■ Records for the task
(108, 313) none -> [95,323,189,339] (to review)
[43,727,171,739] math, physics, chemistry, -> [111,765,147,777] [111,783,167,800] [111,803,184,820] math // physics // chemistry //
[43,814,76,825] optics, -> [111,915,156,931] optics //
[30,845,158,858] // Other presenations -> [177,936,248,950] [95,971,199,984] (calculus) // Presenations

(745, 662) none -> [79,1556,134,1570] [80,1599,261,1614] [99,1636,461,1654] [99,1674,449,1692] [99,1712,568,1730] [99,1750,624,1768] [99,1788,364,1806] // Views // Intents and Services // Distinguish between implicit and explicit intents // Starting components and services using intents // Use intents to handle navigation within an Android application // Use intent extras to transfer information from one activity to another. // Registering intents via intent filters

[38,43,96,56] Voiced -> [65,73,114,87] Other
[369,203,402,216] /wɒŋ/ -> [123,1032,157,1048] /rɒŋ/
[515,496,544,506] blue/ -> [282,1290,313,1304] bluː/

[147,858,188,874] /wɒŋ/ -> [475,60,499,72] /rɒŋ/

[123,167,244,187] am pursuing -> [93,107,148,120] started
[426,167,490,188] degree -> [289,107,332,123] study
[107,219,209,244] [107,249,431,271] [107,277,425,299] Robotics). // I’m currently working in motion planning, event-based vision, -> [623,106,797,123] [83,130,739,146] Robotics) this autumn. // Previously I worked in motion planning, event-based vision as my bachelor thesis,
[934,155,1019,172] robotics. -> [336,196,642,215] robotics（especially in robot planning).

■ Work instruction
Each of the records should be retyped exactly.

■ Problem solution
(108, 313) none -> [95,323,189,339] (to review)
[43,727,171,739] math, physics, chemistry, -> [111,765,147,777] [111,783,167,800] [111,803,184,820] math // physics // chemistry //
[43,814,76,825] optics, -> [111,915,156,931] optics //
[30,845,158,858] // Other presenations -> [177,936,248,950] [95,971,199,984] (calculus) // Presenations

(745, 662) none -> [79,1556,134,1570] [80,1599,261,1614] [99,1636,461,1654] [99,1674,449,1692] [99,1712,568,1730] [99,1750,624,1768] [99,1788,364,1806] // Views // Intents and Services // Distinguish between implicit and explicit intents // Starting components and services using intents // Use intents to handle navigation within an Android application // Use intent extras to transfer information from one activity to another. // Registering intents via intent filters

[38,43,96,56] Voiced -> [65,73,114,87] Other
[369,203,402,216] /wɒŋ/ -> [123,1032,157,1048] /rɒŋ/
[515,496,544,506] blue/ -> [282,1290,313,1304] bluː/

[147,858,188,874] /wɒŋ/ -> [475,60,499,72] /rɒŋ/

[123,167,244,187] am pursuing -> [93,107,148,120] started
[426,167,490,188] degree -> [289,107,332,123] study
[107,219,209,244] [107,249,431,271] [107,277,425,299] Robotics). // I’m currently working in motion planning, event-based vision, -> [623,106,797,123] [83,130,739,146] Robotics) this autumn. // Previously I worked in motion planning, event-based vision as my bachelor thesis,
[934,155,1019,172] robotics. -> [336,196,642,215] robotics（especially in robot planning).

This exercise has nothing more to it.